Given the records below, the lines starting at the line with "Über das Seehotel Brandenburg an" and ending at the line with "prijenosi pratili bdijenje" should be output exactly, both end lines kept and pictures left out.
--
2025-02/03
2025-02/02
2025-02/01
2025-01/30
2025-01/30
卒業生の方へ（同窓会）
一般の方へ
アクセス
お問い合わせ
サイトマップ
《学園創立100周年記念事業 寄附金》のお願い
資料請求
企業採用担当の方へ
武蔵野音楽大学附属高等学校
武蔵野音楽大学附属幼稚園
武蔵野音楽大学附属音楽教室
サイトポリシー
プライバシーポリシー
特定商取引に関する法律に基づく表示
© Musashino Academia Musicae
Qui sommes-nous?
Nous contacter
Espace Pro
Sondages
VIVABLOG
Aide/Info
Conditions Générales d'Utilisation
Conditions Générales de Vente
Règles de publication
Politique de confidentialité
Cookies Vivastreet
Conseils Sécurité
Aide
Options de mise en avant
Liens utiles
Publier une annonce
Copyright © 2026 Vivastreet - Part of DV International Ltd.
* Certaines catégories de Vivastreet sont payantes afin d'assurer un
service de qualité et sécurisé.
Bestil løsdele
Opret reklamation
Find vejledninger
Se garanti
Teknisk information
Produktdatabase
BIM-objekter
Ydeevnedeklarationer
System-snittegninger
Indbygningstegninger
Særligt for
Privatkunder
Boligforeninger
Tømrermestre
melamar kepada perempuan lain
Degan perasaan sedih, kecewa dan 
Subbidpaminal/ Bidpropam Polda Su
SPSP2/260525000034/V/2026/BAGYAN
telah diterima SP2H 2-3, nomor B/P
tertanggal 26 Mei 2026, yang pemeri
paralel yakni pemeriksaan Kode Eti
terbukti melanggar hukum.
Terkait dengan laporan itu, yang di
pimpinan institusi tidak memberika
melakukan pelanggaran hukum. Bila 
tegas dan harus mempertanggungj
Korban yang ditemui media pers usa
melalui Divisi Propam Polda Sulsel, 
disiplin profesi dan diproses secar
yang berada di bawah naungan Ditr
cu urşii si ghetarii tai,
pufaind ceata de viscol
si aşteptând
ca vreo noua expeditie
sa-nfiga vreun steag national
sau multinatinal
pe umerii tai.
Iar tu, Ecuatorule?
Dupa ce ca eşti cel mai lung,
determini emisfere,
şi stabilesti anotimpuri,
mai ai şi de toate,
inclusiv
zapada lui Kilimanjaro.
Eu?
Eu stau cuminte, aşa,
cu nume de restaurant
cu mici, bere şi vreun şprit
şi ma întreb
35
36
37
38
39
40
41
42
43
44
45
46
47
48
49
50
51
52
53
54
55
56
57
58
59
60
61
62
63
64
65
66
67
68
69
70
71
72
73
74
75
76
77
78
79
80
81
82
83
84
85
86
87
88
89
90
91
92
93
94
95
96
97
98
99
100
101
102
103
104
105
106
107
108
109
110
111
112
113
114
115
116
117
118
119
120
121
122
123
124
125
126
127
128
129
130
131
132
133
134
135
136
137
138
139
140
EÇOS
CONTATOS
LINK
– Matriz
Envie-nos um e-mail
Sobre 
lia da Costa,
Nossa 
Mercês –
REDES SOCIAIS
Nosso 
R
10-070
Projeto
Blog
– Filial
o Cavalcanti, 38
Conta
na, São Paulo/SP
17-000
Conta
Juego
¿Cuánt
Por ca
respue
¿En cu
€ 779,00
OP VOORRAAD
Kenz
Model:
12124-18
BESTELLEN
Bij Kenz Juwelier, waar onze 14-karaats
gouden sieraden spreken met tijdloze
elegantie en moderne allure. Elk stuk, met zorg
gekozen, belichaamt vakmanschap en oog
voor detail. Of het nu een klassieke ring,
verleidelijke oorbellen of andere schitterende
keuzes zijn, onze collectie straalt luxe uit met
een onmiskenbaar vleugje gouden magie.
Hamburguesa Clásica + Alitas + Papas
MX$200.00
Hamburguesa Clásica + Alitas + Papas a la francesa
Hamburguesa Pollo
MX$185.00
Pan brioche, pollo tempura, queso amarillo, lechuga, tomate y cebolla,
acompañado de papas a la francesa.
--
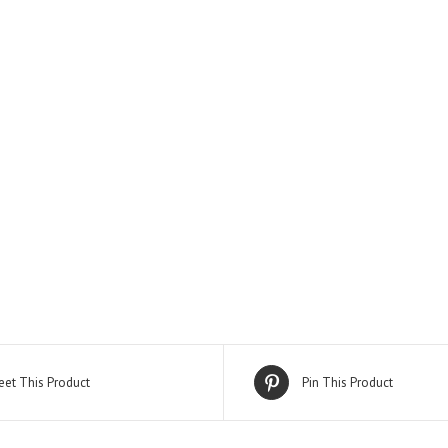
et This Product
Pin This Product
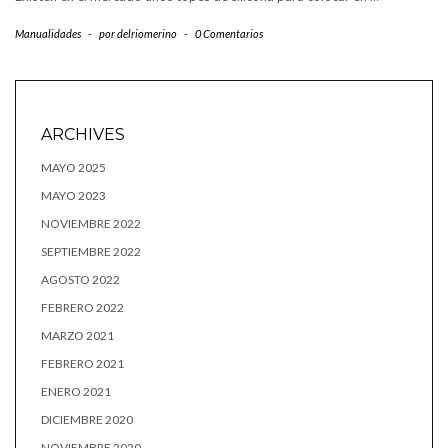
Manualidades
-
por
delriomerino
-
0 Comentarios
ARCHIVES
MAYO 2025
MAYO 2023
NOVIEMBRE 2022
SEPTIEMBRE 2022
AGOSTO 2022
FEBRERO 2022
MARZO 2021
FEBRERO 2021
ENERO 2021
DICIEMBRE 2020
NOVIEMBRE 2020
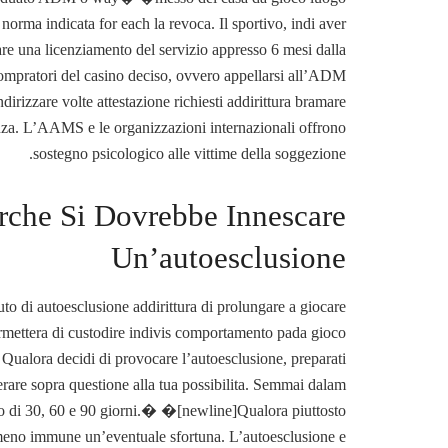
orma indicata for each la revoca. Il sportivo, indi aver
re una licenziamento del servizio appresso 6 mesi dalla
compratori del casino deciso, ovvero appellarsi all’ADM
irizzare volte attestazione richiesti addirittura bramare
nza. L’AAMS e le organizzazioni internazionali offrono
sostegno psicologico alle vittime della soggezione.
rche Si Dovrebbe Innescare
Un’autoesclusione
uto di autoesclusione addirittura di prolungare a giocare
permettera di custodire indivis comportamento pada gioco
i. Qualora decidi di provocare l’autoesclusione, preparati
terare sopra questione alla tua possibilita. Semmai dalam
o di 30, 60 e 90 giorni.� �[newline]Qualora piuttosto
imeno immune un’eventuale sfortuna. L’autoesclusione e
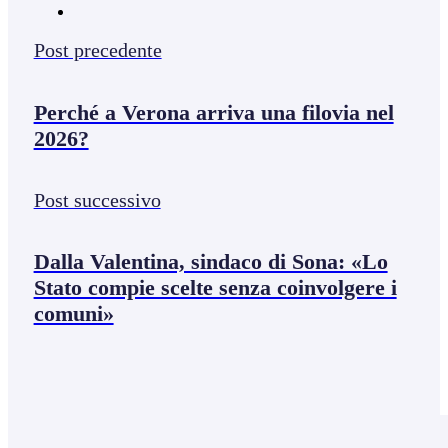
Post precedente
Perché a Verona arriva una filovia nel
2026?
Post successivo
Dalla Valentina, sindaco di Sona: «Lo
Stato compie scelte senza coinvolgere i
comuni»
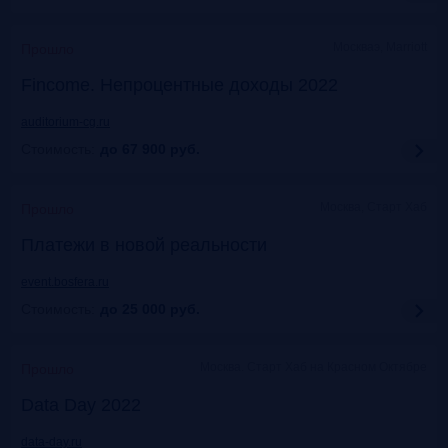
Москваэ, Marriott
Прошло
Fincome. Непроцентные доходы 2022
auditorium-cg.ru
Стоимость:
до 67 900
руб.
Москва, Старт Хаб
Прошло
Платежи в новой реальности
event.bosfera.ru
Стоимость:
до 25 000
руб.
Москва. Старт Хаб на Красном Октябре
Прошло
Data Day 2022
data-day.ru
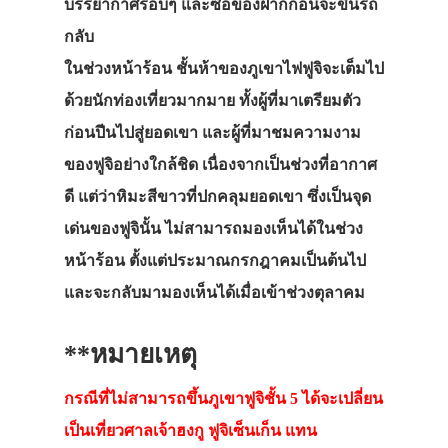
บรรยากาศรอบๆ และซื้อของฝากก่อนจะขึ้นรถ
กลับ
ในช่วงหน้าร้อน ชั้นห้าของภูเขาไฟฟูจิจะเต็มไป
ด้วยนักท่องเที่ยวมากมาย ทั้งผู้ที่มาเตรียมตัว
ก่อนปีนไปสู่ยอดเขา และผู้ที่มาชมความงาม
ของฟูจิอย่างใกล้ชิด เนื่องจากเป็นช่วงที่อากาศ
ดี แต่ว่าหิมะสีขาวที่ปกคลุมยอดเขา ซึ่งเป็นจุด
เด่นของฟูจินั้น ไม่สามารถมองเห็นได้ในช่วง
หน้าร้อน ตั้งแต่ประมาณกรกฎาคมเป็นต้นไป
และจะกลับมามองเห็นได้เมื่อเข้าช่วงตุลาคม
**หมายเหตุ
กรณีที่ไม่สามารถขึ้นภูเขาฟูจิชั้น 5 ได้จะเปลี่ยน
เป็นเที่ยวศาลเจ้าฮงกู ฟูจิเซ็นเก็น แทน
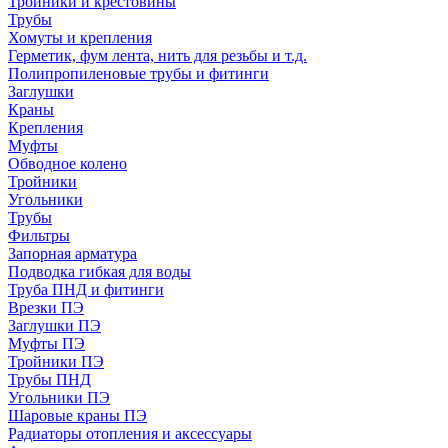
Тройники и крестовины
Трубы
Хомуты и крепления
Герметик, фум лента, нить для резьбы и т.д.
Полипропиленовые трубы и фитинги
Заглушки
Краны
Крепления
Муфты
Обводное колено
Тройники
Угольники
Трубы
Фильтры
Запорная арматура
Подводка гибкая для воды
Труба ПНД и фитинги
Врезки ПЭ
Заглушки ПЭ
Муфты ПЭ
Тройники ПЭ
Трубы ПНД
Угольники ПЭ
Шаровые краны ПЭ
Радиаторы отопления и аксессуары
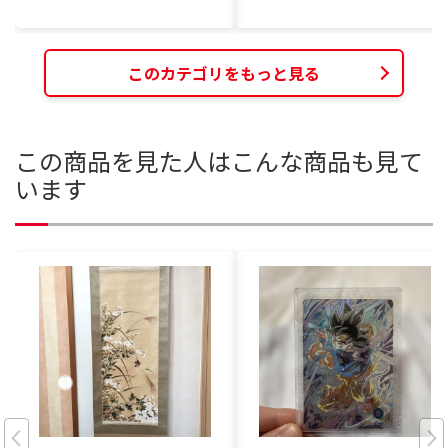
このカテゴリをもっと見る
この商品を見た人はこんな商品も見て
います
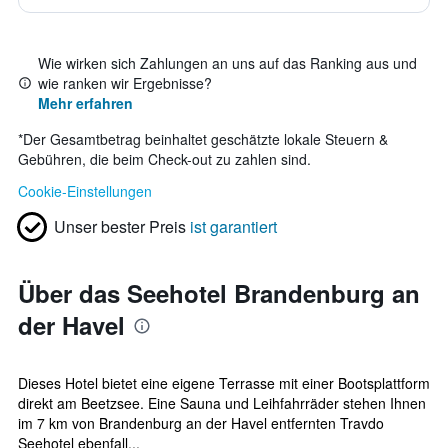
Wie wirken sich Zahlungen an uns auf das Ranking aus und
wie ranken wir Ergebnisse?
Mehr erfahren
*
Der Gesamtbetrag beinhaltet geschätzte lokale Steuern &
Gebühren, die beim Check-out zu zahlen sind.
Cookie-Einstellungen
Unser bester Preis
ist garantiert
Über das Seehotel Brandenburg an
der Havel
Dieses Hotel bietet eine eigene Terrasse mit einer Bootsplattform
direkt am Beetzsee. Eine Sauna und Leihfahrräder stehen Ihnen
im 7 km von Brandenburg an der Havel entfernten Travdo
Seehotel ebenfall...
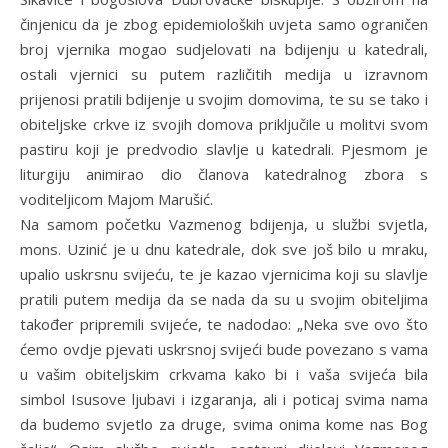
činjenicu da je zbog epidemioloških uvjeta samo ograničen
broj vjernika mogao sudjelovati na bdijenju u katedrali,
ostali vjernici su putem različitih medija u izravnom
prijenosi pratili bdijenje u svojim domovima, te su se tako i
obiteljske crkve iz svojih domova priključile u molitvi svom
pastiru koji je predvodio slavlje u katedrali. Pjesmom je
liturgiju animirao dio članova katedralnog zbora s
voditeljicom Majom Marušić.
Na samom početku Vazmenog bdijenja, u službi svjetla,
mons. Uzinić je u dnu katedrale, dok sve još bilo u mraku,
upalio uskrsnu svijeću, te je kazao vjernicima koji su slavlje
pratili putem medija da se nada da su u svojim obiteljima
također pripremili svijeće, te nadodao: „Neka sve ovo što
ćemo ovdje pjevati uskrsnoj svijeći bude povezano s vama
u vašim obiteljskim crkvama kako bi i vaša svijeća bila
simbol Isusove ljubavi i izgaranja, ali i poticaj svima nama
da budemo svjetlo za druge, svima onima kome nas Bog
--
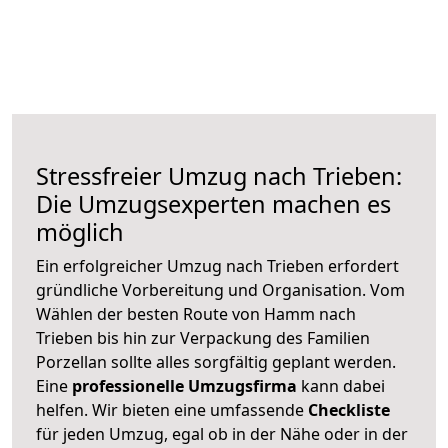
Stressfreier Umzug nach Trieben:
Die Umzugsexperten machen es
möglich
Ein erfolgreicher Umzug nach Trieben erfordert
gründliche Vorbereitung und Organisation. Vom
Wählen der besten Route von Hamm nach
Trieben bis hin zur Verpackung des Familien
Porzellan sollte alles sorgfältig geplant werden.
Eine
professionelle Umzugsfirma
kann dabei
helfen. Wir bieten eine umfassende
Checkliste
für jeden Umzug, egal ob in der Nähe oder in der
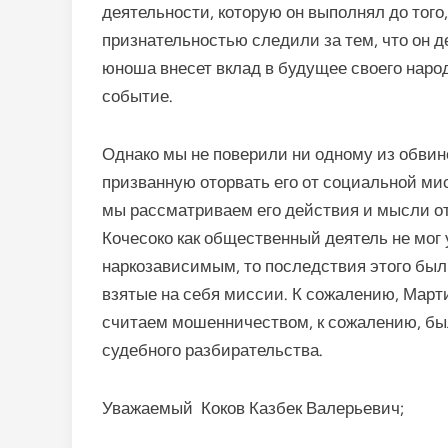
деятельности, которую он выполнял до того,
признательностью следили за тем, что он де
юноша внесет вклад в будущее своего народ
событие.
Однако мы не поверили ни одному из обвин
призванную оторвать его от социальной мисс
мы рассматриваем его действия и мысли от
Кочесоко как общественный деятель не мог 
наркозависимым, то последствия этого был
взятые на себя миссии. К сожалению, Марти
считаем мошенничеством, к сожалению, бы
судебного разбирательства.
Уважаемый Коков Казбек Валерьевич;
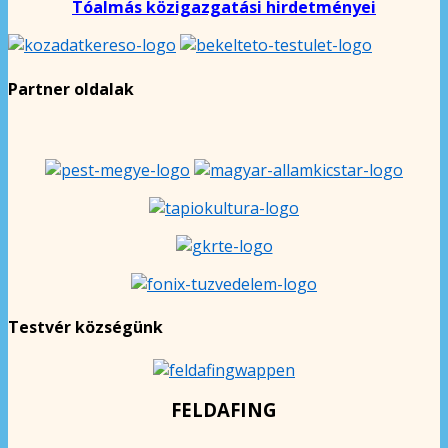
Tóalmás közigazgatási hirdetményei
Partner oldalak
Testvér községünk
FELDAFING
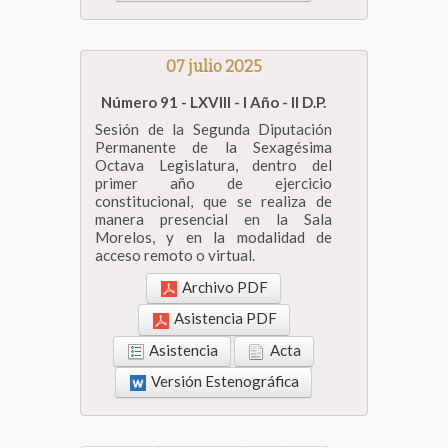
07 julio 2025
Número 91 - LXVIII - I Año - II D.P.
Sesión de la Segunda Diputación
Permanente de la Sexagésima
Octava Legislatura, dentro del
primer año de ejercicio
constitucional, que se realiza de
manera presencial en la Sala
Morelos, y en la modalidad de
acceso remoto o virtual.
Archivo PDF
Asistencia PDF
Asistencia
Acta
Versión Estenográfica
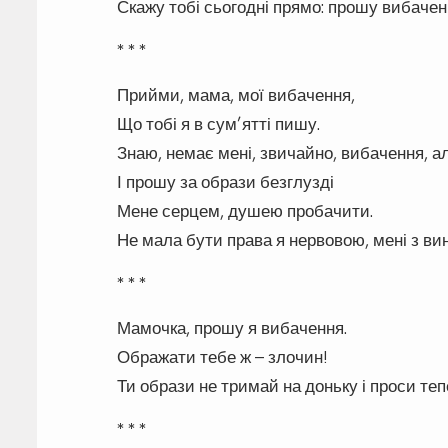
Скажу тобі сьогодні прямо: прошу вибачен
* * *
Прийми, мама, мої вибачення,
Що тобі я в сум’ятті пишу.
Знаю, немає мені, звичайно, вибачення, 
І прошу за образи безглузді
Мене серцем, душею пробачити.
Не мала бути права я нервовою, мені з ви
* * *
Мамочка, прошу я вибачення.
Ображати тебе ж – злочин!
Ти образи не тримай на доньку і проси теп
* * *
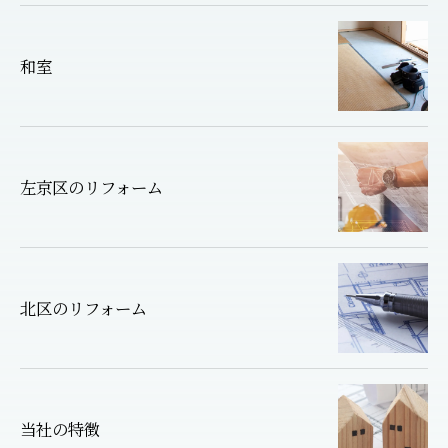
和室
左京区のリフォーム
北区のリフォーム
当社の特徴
--
ANSWER FOR THE TASK:
Über das Seehotel Brandenburg an
der Havel
Dieses Hotel bietet eine eigene Terrasse mit einer Bootsplattform
direkt am Beetzsee. Eine Sauna und Leihfahrräder stehen Ihnen
im 7 km von Brandenburg an der Havel entfernten Travdo
Seehotel ebenfall...
činjenicu da je zbog epidemioloških uvjeta samo ograničen
broj vjernika mogao sudjelovati na bdijenju u katedrali,
ostali vjernici su putem različitih medija u izravnom
prijenosi pratili bdijenje u svojim domovima, te su se tako i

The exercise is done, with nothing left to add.